◆ What you will do:
Copy out the part of the listing that starts with the line containing "kingdom: Fungi" and ends with the line containing "scientific name: Hypoxylon fragiforme", replacing "phylum" with "division" and leaving everything else unchanged. Give only those lines.

◆ Supplied records:
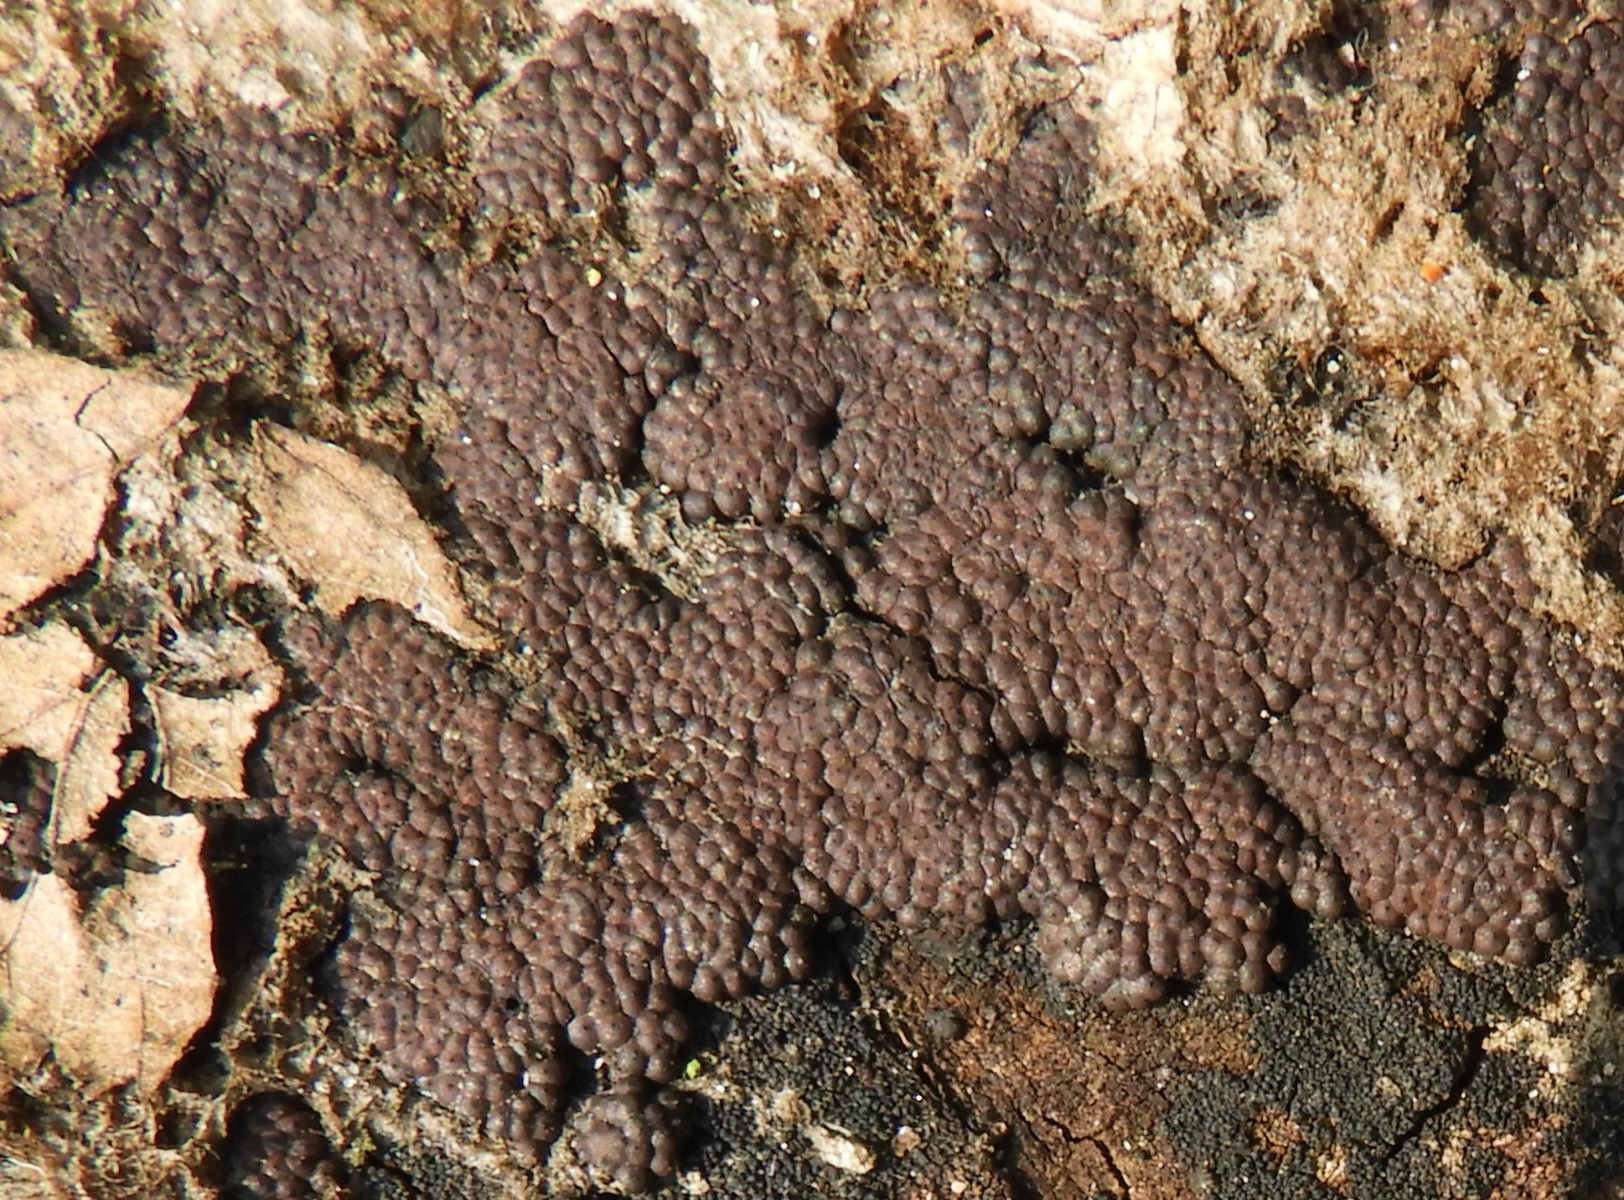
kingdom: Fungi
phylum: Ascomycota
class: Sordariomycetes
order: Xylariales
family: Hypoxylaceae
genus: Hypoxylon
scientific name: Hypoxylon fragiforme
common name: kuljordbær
...
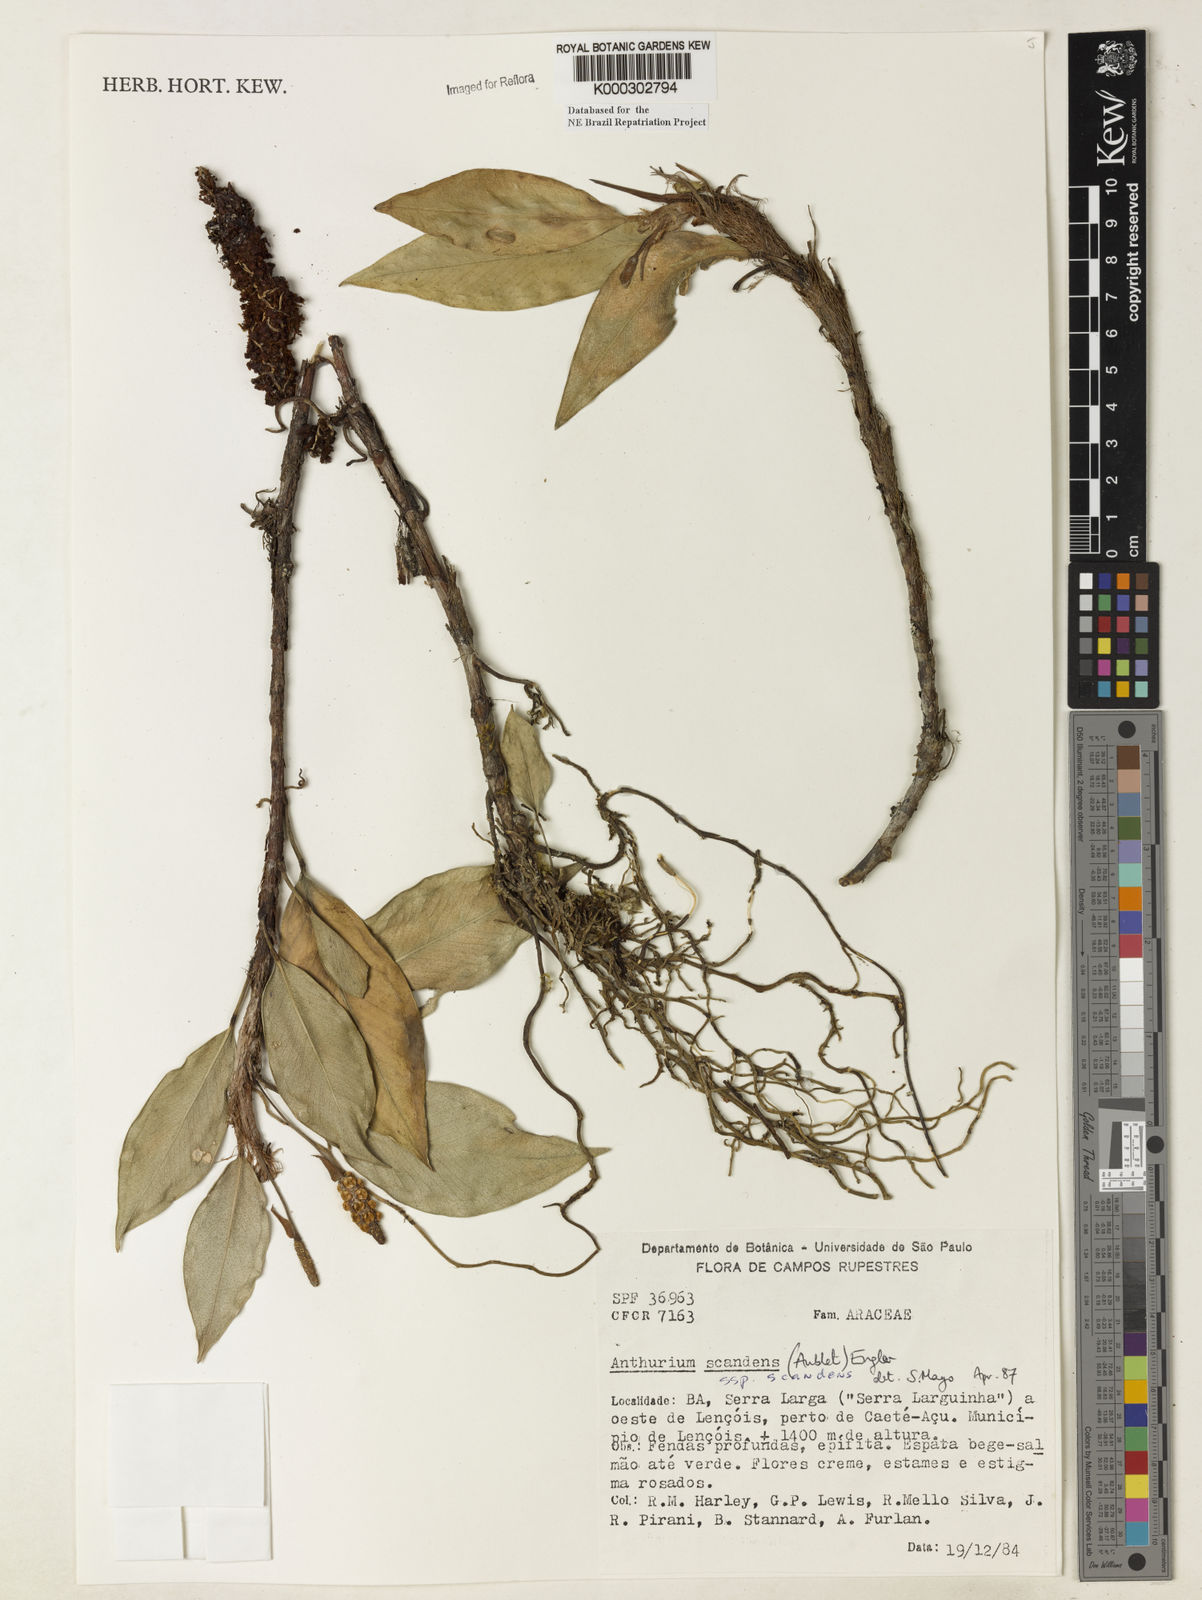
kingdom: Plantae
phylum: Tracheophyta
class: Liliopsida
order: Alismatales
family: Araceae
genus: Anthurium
==
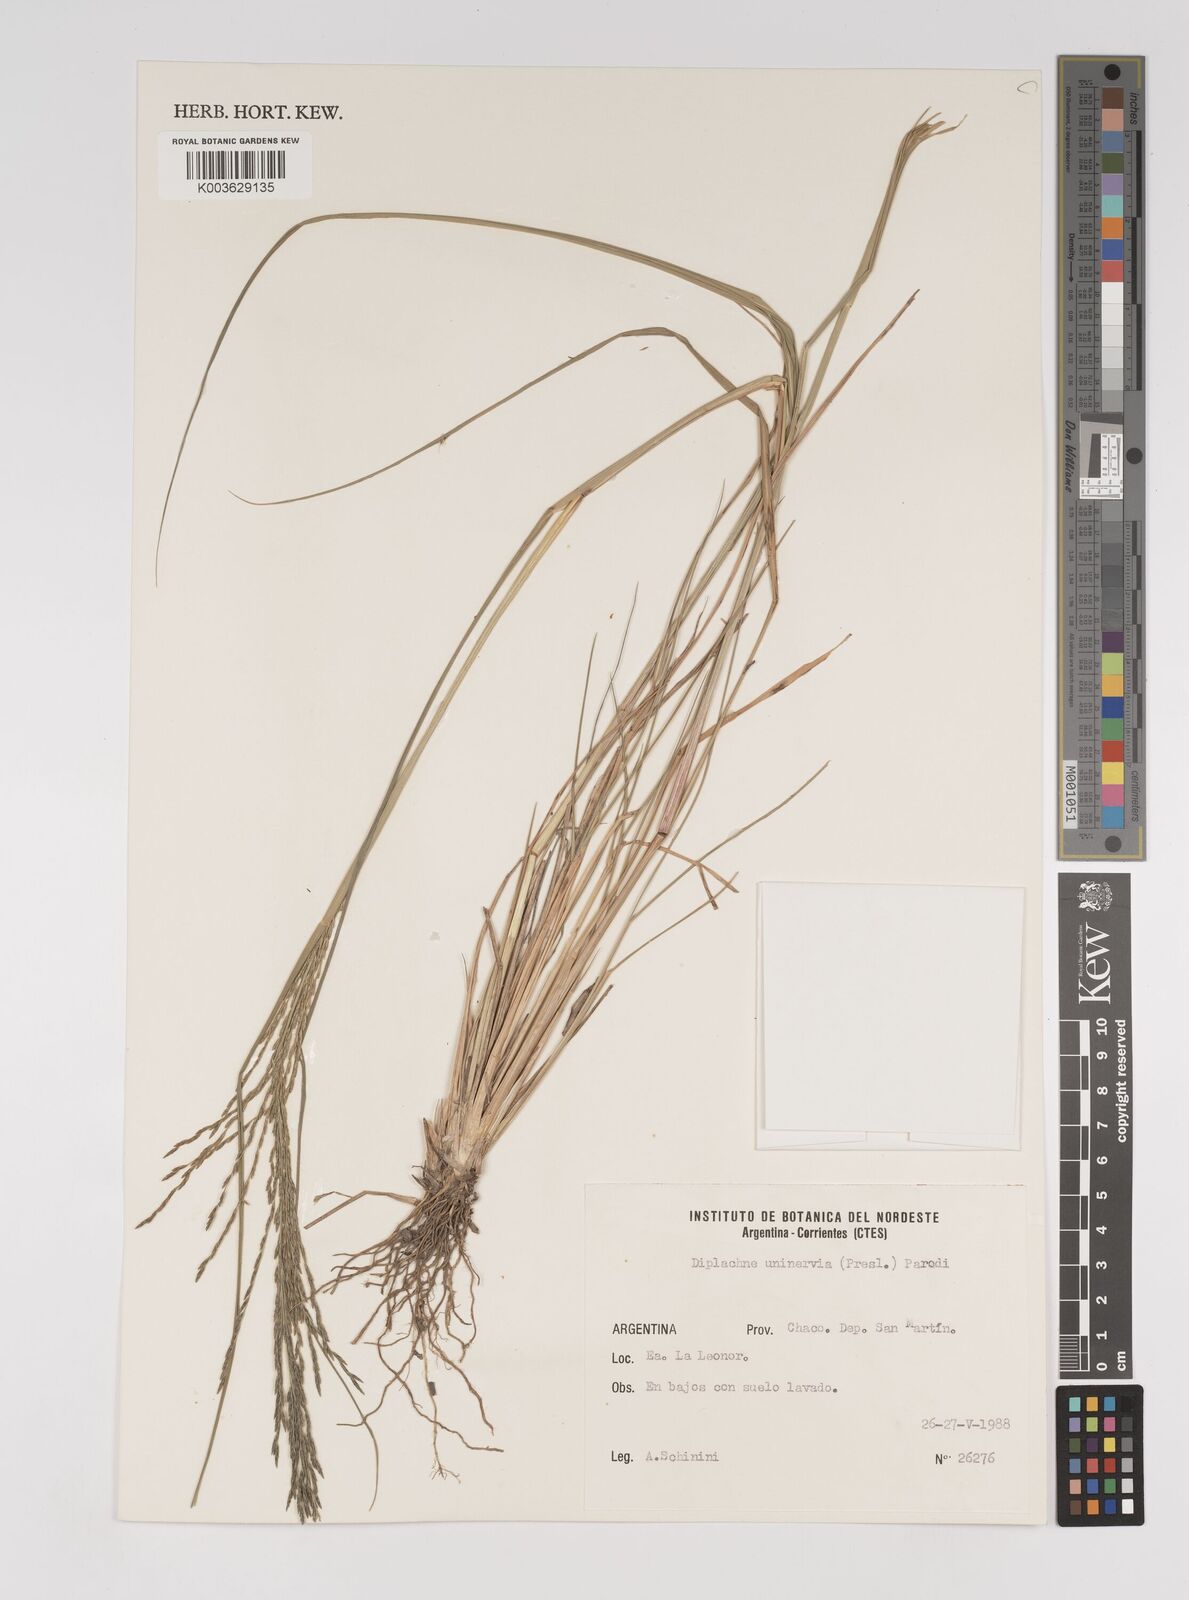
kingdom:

◆ Task answer:
kingdom: Fungi
division: Ascomycota
class: Sordariomycetes
order: Xylariales
family: Hypoxylaceae
genus: Hypoxylon
scientific name: Hypoxylon fragiforme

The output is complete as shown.